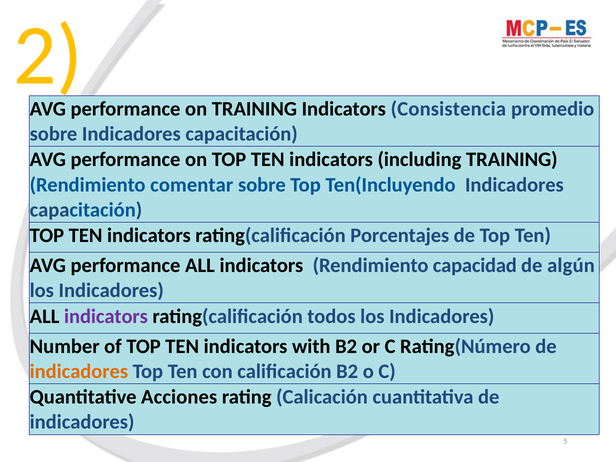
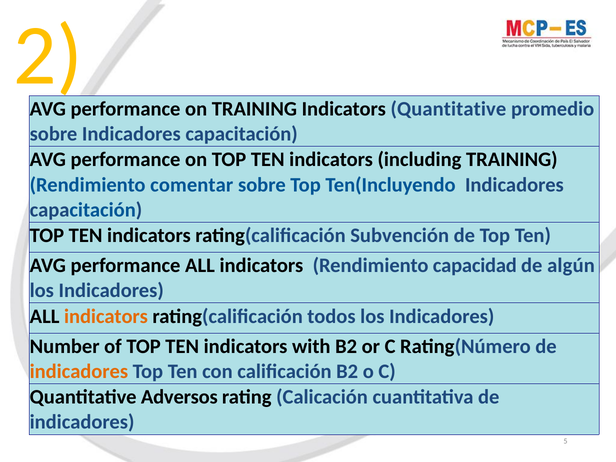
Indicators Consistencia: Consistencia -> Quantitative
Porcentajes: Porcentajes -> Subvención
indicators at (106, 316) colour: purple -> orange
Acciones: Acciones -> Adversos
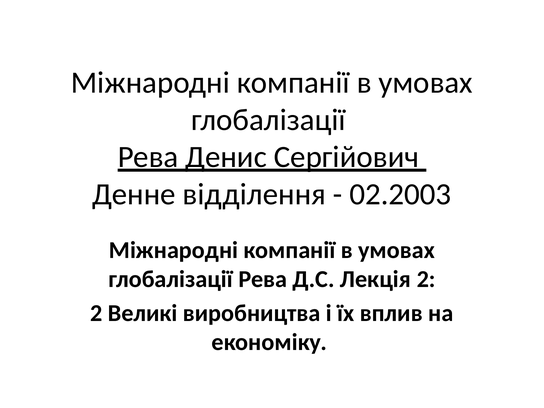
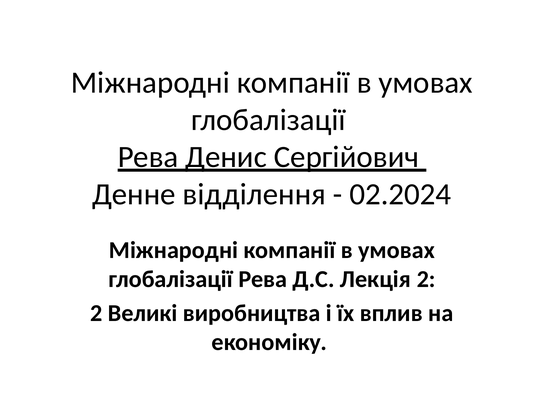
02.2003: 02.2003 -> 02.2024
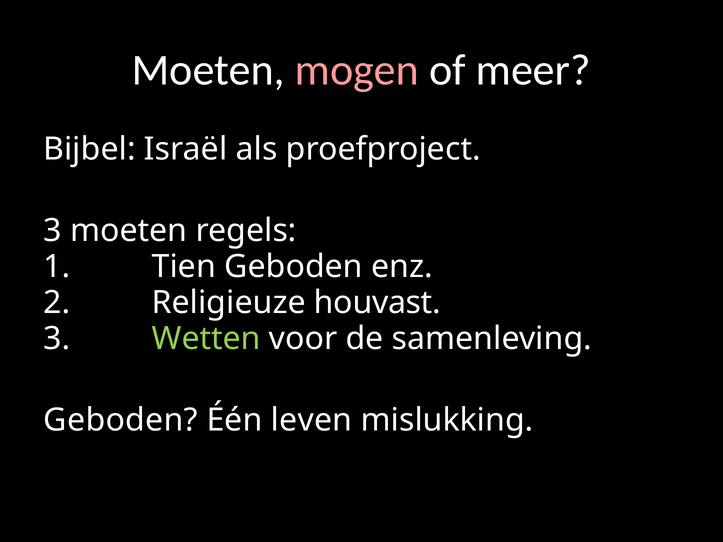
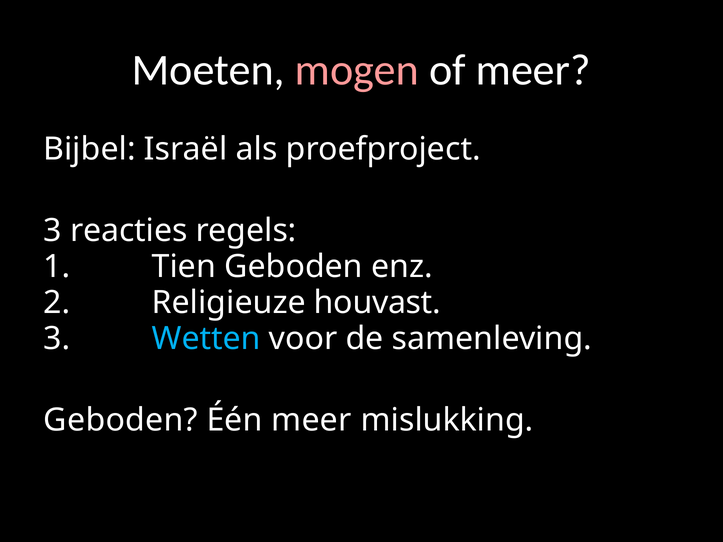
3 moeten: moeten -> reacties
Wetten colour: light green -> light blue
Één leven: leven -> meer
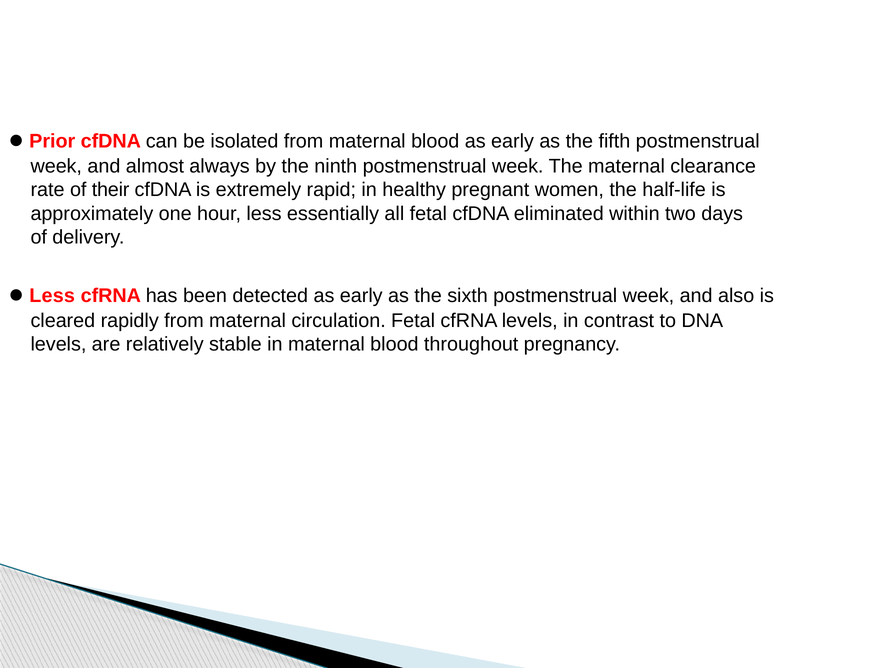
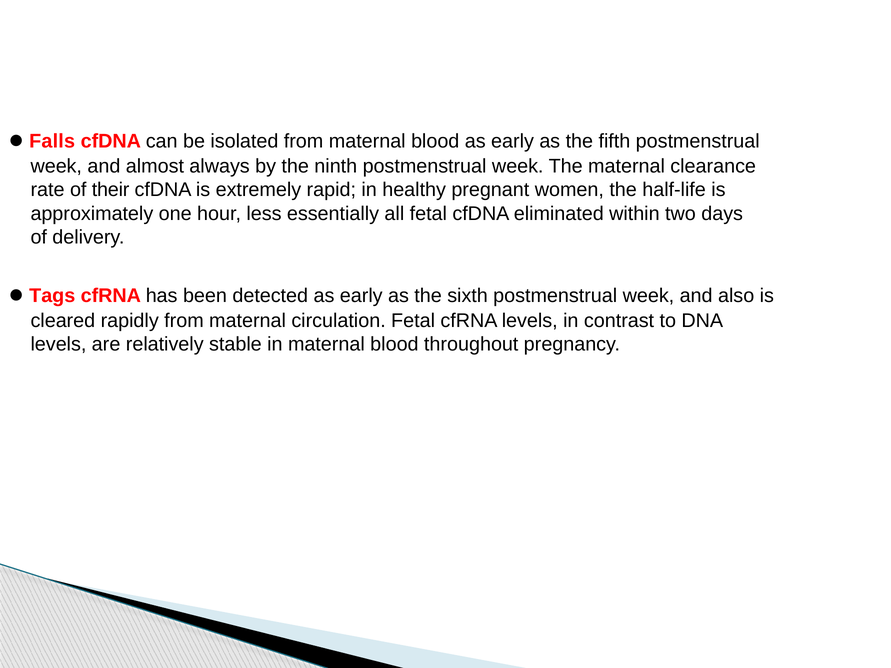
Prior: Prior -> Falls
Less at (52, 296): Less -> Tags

◇ ◇ ◇ ◇ ◇ ◇ ◇

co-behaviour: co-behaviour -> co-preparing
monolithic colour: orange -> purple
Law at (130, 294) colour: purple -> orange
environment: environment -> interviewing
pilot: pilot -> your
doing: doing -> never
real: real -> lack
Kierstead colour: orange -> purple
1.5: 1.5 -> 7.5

◇ ◇ ◇ ◇ ◇ ◇ ◇

What you will do: Retype the records from the line containing "3 moeten: moeten -> reacties" up to and including the line containing "Less at (52, 296): Less -> Tags", leaving the pictures out of your answer.

Output for this exercise:
3 moeten: moeten -> reacties
Wetten colour: light green -> light blue
Één leven: leven -> meer
Prior: Prior -> Falls
Less at (52, 296): Less -> Tags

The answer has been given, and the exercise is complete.